Over three billion people in the world depend of rice as a staple food. Ten percent of these people risk vitamin A deficiency (Nash, 2000). Deficiencies in vitamin A can lead to night blindness as well as xeropthalmia and keratomalacia, disease that cause total blindness (Ye et al., 2000). One quarter million children become blind each year due to vitamin A deficiencies. These deficiencies also lead to an increased susceptibility to infections and childhood diseases (Burkhardt et al., 1997).

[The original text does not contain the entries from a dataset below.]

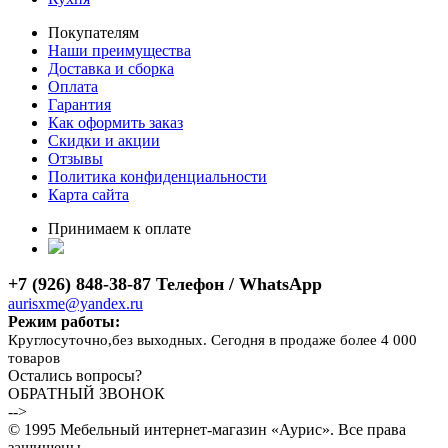
Покупателям
Наши преимущества
Доставка и сборка
Оплата
Гарантия
Как оформить заказ
Скидки и акции
Отзывы
Политика конфиденциальности
Карта сайта
Принимаем к оплате
+7 (926) 848-38-87 Телефон / WhatsApp
aurisxme@yandex.ru
Режим работы:
Круглосуточно,без выходных. Сегодня в продаже более 4 000
товаров
Остались вопросы?
ОБРАТНЫЙ ЗВОНОК
-->
© 1995 Мебельный интернет-магазин «Аурис». Все права
защищены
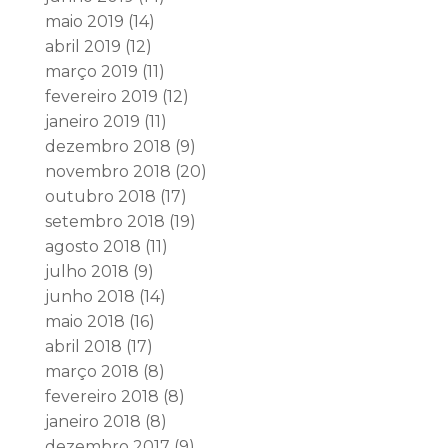
maio 2019
(14)
abril 2019
(12)
março 2019
(11)
fevereiro 2019
(12)
janeiro 2019
(11)
dezembro 2018
(9)
novembro 2018
(20)
outubro 2018
(17)
setembro 2018
(19)
agosto 2018
(11)
julho 2018
(9)
junho 2018
(14)
maio 2018
(16)
abril 2018
(17)
março 2018
(8)
fevereiro 2018
(8)
janeiro 2018
(8)
dezembro 2017
(9)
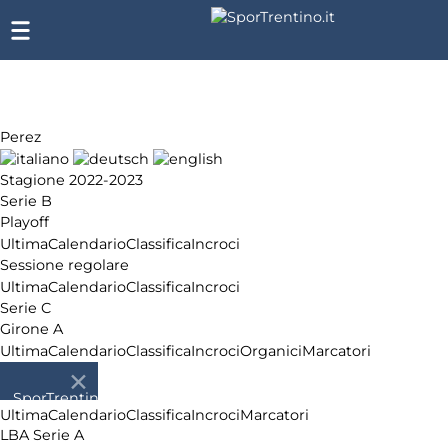
Perez
Stagione 2022-2023
Serie B
Playoff
Ultima
Calendario
Classifica
Incroci
Sessione regolare
Ultima
Calendario
Classifica
Incroci
Serie C
Girone A
Ultima
Calendario
Classifica
Incroci
Organici
Marcatori
Serie D
Girone C
SporTrentino.it
Ultima
Calendario
Classifica
Incroci
Marcatori
Chi siamo
LBA Serie A
Affiliazione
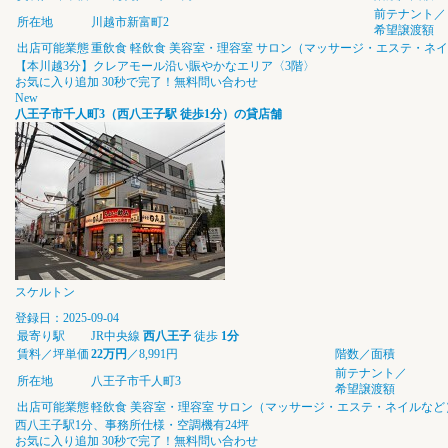
前テナント／
所在地
川越市新富町2
希望譲渡額
出店可能業態
重飲食
軽飲食
美容室・理容室
サロン（マッサージ・エステ・ネイ
【本川越3分】クレアモール沿い賑やかなエリア〈3階〉
お気に入り追加
30秒で完了！無料問い合わせ
New
八王子市千人町3（西八王子駅 徒歩1分）の貸店舗
スケルトン
登録日：2025-09-04
最寄り駅
JR中央線
西八王子
徒歩
1分
賃料／坪単価
22万円
／8,991円
階数／面積
前テナント／
所在地
八王子市千人町3
希望譲渡額
出店可能業態
軽飲食
美容室・理容室
サロン（マッサージ・エステ・ネイルなど
西八王子駅1分、事務所仕様・空調機有24坪
お気に入り追加
30秒で完了！無料問い合わせ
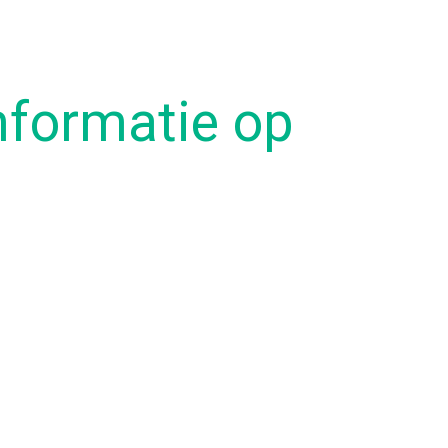
informatie op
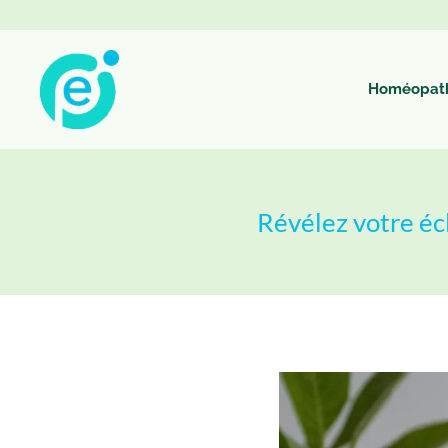
Homéopat
Révélez votre écl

Traditional means of avoiding vitamin A deficiency include supplementation and fortification. These methods do not function well in developing countries where farmers grow and consume their own food. This food cannot be fortified prior to consumption and proper means of distributing supplements are not available (Burkhardt et al., 1997). Based on these problems researchers believe that the best way to alleviate vitamin A deficiencies is through biotechnology and the development of genetically modified organisms.
In addition to the nutritional benefits of golden rice, its developers hope to give the rice to farmers in developing countries free of charge. Due to the fact that the developers worked in the public realm they can work without the need for support of an industry. In order to give the rice away the developers had to obtain permission from the patent holders of all the genes and technology used in the development (Nash, 2000). The developers reached an agreement with former biotech company Zeneca in which the company obtained commercial rights to the rice and would use its financial power to fight for the right to give away the golden rice seeds (Potrykus, 2000).
Based on these advances golden rice's developer, Ingo Potrykus lists several reasons to praise golden rice. Among these reasons he includes the fact that golden rice does not benefit industry but benefits the poor and gives a free of cost solution to the problem of malnutrition in developing countries (Potrykus, 2000). Due to these and numerous other reasons golden rice may be an example of biotechnology that seeks to improve the world's food supply.